A very long winded way of saying the answer, here, is B.

Answer 2

Is casting a pointer to intptr_t [...] defined behavior?

Converting a pointer to any integer type is defined and the result is implementation defined, except when result can't be represented in integer type, then it's undefined behavior. See C11 6.3.2.3p6. But intptr_t has to be able to represent void* - the behavior is defined.

, doing arithmetic on it and then casting back, defined behavior?

Any integer may be converted to any pointer type. The resulting pointer is implementation defined - there is no guarantee that adding 4 to intptr_t will increment the pointer value by 4. See C11 6.3.2.3p5.

Are both defined behavior?

Yes, however the result is implementation defined.

Is one more popular/accepted convention?

Subjective: I say using uintptr_t is more popular then intptr_t. Converting a pointer to uintptr_t or to char* to do some arithmetic happens in some code, I can't say which is more popular.

Any other reason to use one over the other?.

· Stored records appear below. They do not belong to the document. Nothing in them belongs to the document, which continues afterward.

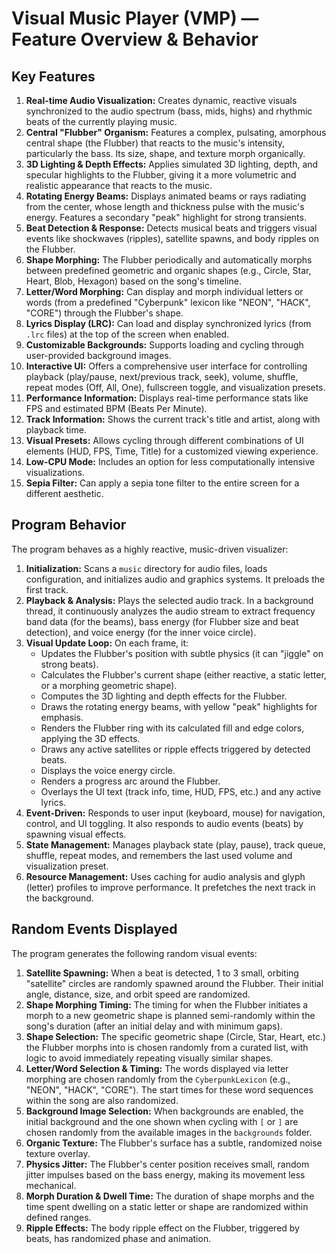 # Visual Music Player (VMP) — Feature Overview & Behavior

## Key Features

1.  **Real-time Audio Visualization:** Creates dynamic, reactive visuals synchronized to the audio spectrum (bass, mids, highs) and rhythmic beats of the currently playing music.
2.  **Central "Flubber" Organism:** Features a complex, pulsating, amorphous central shape (the Flubber) that reacts to the music's intensity, particularly the bass. Its size, shape, and texture morph organically.
3.  **3D Lighting & Depth Effects:** Applies simulated 3D lighting, depth, and specular highlights to the Flubber, giving it a more volumetric and realistic appearance that reacts to the music.
4.  **Rotating Energy Beams:** Displays animated beams or rays radiating from the center, whose length and thickness pulse with the music's energy. Features a secondary "peak" highlight for strong transients.
5.  **Beat Detection & Response:** Detects musical beats and triggers visual events like shockwaves (ripples), satellite spawns, and body ripples on the Flubber.
6.  **Shape Morphing:** The Flubber periodically and automatically morphs between predefined geometric and organic shapes (e.g., Circle, Star, Heart, Blob, Hexagon) based on the song's timeline.
7.  **Letter/Word Morphing:** Can display and morph individual letters or words (from a predefined "Cyberpunk" lexicon like "NEON", "HACK", "CORE") through the Flubber's shape.
8.  **Lyrics Display (LRC):** Can load and display synchronized lyrics (from `.lrc` files) at the top of the screen when enabled.
9.  **Customizable Backgrounds:** Supports loading and cycling through user-provided background images.
10. **Interactive UI:** Offers a comprehensive user interface for controlling playback (play/pause, next/previous track, seek), volume, shuffle, repeat modes (Off, All, One), fullscreen toggle, and visualization presets.
11. **Performance Information:** Displays real-time performance stats like FPS and estimated BPM (Beats Per Minute).
12. **Track Information:** Shows the current track's title and artist, along with playback time.
13. **Visual Presets:** Allows cycling through different combinations of UI elements (HUD, FPS, Time, Title) for a customized viewing experience.
14. **Low-CPU Mode:** Includes an option for less computationally intensive visualizations.
15. **Sepia Filter:** Can apply a sepia tone filter to the entire screen for a different aesthetic.

## Program Behavior

The program behaves as a highly reactive, music-driven visualizer:

1.  **Initialization:** Scans a `music` directory for audio files, loads configuration, and initializes audio and graphics systems. It preloads the first track.
2.  **Playback & Analysis:** Plays the selected audio track. In a background thread, it continuously analyzes the audio stream to extract frequency band data (for the beams), bass energy (for Flubber size and beat detection), and voice energy (for the inner voice circle).
3.  **Visual Update Loop:** On each frame, it:
    *   Updates the Flubber's position with subtle physics (it can "jiggle" on strong beats).
    *   Calculates the Flubber's current shape (either reactive, a static letter, or a morphing geometric shape).
    *   Computes the 3D lighting and depth effects for the Flubber.
    *   Draws the rotating energy beams, with yellow "peak" highlights for emphasis.
    *   Renders the Flubber ring with its calculated fill and edge colors, applying the 3D effects.
    *   Draws any active satellites or ripple effects triggered by detected beats.
    *   Displays the voice energy circle.
    *   Renders a progress arc around the Flubber.
    *   Overlays the UI text (track info, time, HUD, FPS, etc.) and any active lyrics.
4.  **Event-Driven:** Responds to user input (keyboard, mouse) for navigation, control, and UI toggling. It also responds to audio events (beats) by spawning visual effects.
5.  **State Management:** Manages playback state (play, pause), track queue, shuffle, repeat modes, and remembers the last used volume and visualization preset.
6.  **Resource Management:** Uses caching for audio analysis and glyph (letter) profiles to improve performance. It prefetches the next track in the background.

## Random Events Displayed

The program generates the following random visual events:

1.  **Satellite Spawning:** When a beat is detected, 1 to 3 small, orbiting "satellite" circles are randomly spawned around the Flubber. Their initial angle, distance, size, and orbit speed are randomized.
2.  **Shape Morphing Timing:** The timing for when the Flubber initiates a morph to a new geometric shape is planned semi-randomly within the song's duration (after an initial delay and with minimum gaps).
3.  **Shape Selection:** The specific geometric shape (Circle, Star, Heart, etc.) the Flubber morphs into is chosen randomly from a curated list, with logic to avoid immediately repeating visually similar shapes.
4.  **Letter/Word Selection & Timing:** The words displayed via letter morphing are chosen randomly from the `CyberpunkLexicon` (e.g., "NEON", "HACK", "CORE"). The start times for these word sequences within the song are also randomized.
5.  **Background Image Selection:** When backgrounds are enabled, the initial background and the one shown when cycling with `[` or `]` are chosen randomly from the available images in the `backgrounds` folder.
6.  **Organic Texture:** The Flubber's surface has a subtle, randomized noise texture overlay.
7.  **Physics Jitter:** The Flubber's center position receives small, random jitter impulses based on the bass energy, making its movement less mechanical.
8.  **Morph Duration & Dwell Time:** The duration of shape morphs and the time spent dwelling on a static letter or shape are randomized within defined ranges.
9.  **Ripple Effects:** The body ripple effect on the Flubber, triggered by beats, has randomized phase and animation.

Not really, but I think go with char*.

When it comes to actually accessing the data behind the resulting pointer - it depends. If the resulting pointer points within the same object then you're fine (remember, conversion is implementation defined). If the resulting pointer does not point to the same object, I believe the best interpretation would be from reading c2263 Clarifying Pointer Provenance v4 2.2.3Q5 and I think that's: the current C11 standard does not clearly specify that, which would make the behavior not defined.

Because you tagged gcc, both code snippets should compile to equivalent code - I believe on all architectures pointers are converted 1:1 to (u)intptr_t on gcc. Gcc docs implementation defined behavior 4.7 arrays and pointers states casting from pointer to integer and back again, the resulting pointer must reference the same object as the original pointer, otherwise the behavior is undefined - so you're safe as long as the resulting pointer points to the same object.

The context is a custom memory allocator

See implementations of container_of and offsetof macros. Do not hardcode + 4 in your code, and if you do, do not depend on alignment requirements on accessing the resulting pointers - remember to use memcpy to safely copy the context or handle alignment properly. Do not reinvent the wheel - when in doubt see other implementations like glibc malloc.c or newlib malloc.c - they both calculate on char* in mem2chunk macro, but also happen to do calculations on uintptr_t integers.

Answer 3

Michael Kerrisk says on page 1415 that,

The C standards make one exception to the rule that pointers of different types need not have the same representation: pointers of the types char * and void * are required to have the same internal representation.

All the C standard guarantees (7.18.1.4) is that you can convert void* values to intptr_t (or uintptr_t) and back again and end up with an equal value for the pointer.

The nuance is here that we cannot apply mathematical operations (including ==) if void* is in use.